The Maryland-National Capital Park and Planning Commission and the Maryland Historical Trust have agreed to fund an independent study on preserving the art deco-styled Silver Theatre business district in the heart of Silver Spring.
The planning board also has placed the shopping area and several nearby buildings on the Montgomery County Locational Atlas and Index of Historic Sites, which marks the buildings as having some historic value. The move falls short of permanently protecting the structures from destruction by developers, but means that the planning board would have to be notified before construction could begin.
Staff members of the planning department described the vote as providing more time to study development options in the area.
Members of the Art Deco Society of Washington, who are sponsoring a demonstration this afternoon in front of the complex at the intersection of Georgia Avenue and Colesville Road, said that they were delighted with the board's willingness to consider making redevelopment more attractive.

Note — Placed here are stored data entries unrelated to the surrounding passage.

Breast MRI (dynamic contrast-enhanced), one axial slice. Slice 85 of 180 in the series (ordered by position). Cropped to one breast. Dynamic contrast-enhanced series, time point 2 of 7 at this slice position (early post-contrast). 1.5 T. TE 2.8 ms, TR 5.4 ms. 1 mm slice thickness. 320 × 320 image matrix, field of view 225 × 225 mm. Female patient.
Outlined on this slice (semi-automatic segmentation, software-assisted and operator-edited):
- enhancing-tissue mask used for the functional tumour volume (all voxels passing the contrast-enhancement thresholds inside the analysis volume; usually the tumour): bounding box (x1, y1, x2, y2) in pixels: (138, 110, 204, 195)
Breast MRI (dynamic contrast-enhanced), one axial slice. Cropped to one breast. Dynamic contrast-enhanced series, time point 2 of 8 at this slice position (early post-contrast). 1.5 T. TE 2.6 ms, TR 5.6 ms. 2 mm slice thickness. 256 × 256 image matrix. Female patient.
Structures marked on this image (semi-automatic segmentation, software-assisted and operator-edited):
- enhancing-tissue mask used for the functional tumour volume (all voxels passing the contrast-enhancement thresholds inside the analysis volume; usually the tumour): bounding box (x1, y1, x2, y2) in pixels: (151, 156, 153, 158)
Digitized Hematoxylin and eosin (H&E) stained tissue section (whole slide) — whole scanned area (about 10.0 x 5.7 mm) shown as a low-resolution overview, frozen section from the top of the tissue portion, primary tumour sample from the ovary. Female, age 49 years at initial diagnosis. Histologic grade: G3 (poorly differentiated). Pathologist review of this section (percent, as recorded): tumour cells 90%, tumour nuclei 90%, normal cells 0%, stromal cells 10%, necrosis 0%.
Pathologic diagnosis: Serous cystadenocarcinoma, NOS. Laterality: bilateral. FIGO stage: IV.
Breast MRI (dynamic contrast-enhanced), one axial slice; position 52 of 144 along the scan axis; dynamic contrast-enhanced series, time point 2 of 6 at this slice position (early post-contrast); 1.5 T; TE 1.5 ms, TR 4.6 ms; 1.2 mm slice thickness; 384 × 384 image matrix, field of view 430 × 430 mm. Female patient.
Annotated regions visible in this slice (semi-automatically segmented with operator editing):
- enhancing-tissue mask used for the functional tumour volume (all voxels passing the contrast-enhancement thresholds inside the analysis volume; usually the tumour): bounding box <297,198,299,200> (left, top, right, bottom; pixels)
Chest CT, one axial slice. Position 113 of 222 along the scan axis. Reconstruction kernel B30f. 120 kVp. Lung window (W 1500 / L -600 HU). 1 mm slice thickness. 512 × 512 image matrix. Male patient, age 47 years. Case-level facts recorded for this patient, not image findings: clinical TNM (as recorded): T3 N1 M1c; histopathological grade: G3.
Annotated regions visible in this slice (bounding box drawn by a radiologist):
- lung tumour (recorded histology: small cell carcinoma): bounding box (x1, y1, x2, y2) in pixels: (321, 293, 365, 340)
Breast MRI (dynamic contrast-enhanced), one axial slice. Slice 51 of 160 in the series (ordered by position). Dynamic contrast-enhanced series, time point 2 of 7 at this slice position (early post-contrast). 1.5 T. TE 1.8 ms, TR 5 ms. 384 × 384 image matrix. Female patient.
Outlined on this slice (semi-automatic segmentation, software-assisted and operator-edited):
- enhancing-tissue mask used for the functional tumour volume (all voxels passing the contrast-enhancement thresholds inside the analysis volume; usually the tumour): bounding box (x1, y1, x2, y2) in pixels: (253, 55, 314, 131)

The Kaempfer Co. of Washington, which owns the property, wants to replace the existing shops and cinema with a hotel, two office towers and shops. Last month, company officials announced that a $60,000 study by its architectural consultants had indicated that preserving the buildings was not feasible. Company officials could not be reached for comment yesterday on the planning board's actions.
The study, approved by the planning board and authorized by State Historical Preservation Officer J. Rodney Little, will consider economic incentives and tax credits, along with state and federal grants, to make redevelopment more attractive to businesses. Officials said they do not know when the study will begin or how long it may take.
Richard Striner, who as head of the Art Deco Society led the campaign to prevent the razing of the complex, called the board's decision to help fund the study and to change the status of the property "a very great moral victory."
The planning commission has been struggling with the future of the complex since the county's Historic Preservation Commission asked it last year to designate the area as a historic district. By placing the Silver Theatre and shopping district on the county's Locational Atlas, the board retains greater control than if it had included the district on the Master Plan for Historic Preservation. The master plan designation would have brought the Maryland Historical Preservation Commission into consultations on any changes to the property.
The buildings, some of which date from the late 1930s, were stripped of some details last year, including opaque glass and tiling.